Doğanın, yaprakların üzerine, ırmakların kıyılarına, bulutların izlerine yazılmış ve çiğnenmesi yıkıma neden olacak hakları vardır. Okul, tüm varlıkların yaşam hakkının birbirine bağlı olduğuna ve hak kavramının parçalanmaz bir bütün olduğuna inanır. Doğa Okulu, doğanın hakkını, insanlığın yazı diline tercüme etmeyi kendine amaç edinmiştir; çünkü doğa hakkı, insanlar, diğer canlılar ve onların çevresiyle birlikte herkes için evrensel uyumun kaynağını oluşturur.

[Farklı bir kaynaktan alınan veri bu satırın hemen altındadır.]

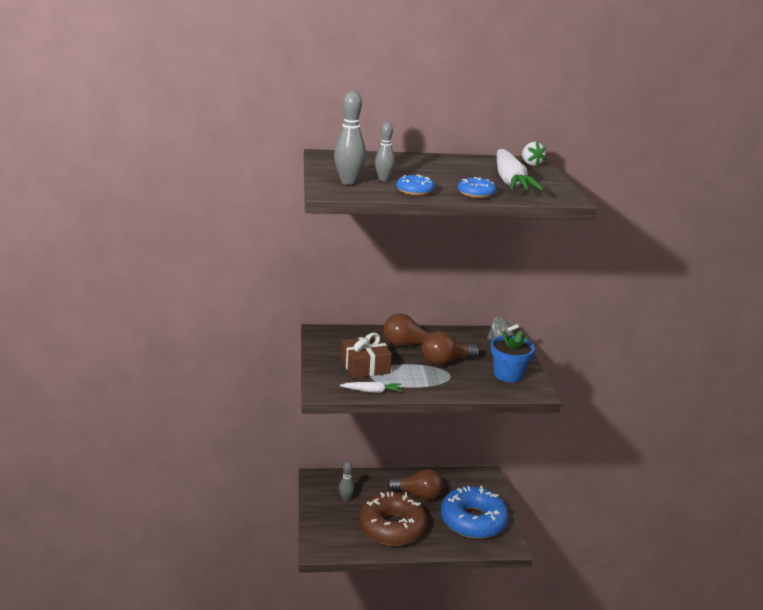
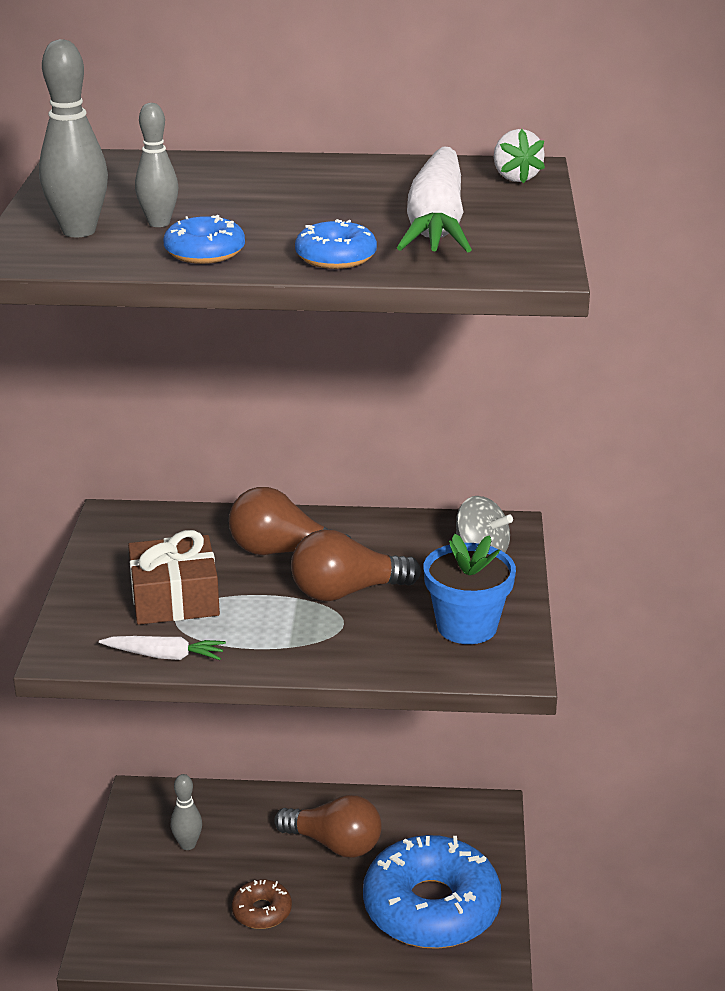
camera: 10 degrees right, 5 degrees up
(392, 527) = (262, 911): brown donut -> brown donut, size x0.44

Doğa Okulu, kendini kaybedercesine büyüme kodlarıyla hareket eden egemen kültür ve düşünce biçimleri yerine, binlerce yıldır doğayla uyumun sırlarını taşıyan eski veya yaşayan kültürleri öğrenmeye, işitmeye, söylemeye, anımsamaya ve yaşamaya çabalar. Büyük merkezlerden yayılan egemen kültürün, gezegeni yok eden eğlence ve bilgilenme yöntemlerine karşı; yaşamın doğal sevinç kaynaklarına yönelir ve doğa kültürünü öğrenir, yaşar, yayar.
Doğa Okulu, her türlü hiyerarşik, ayırıcı, zorlayıcı, dayatıcı, cezalandırıcı ve baskıcı oluşumlara karşıdır. Hiç bir milliyet, ırk, etnik küme, cinsiyet, cinsel eğilim, dil, dini inanış arasında bir ayrım yapmaz, birini diğerinden üstün tutmaz. Seferihisar Doğa Okulu’nun özü, çokluk içinde birlik, birlik içinde çokluk arayışıdır.
Doğa Okulu, dolaşan bulutlar, esen rüzgarlar ve akan nehirler gibi, onları izleyen hayvanlar, kuşlar,ormanlar ve çöller gibi sınırsızlığı sınır edinir. Okul, Seferihisar’ın Orhanlı köyünde kurulmuş olmakla birlikte, çalışmaları siyasi sınırları aşar, doğa kültürünü tüm mekanlar ve zamanlar arasında taşıyabilmek için rüzgarın sırtında meyveleri dölleyen çiçek tozları gibi savrulur. Doğa aşkına!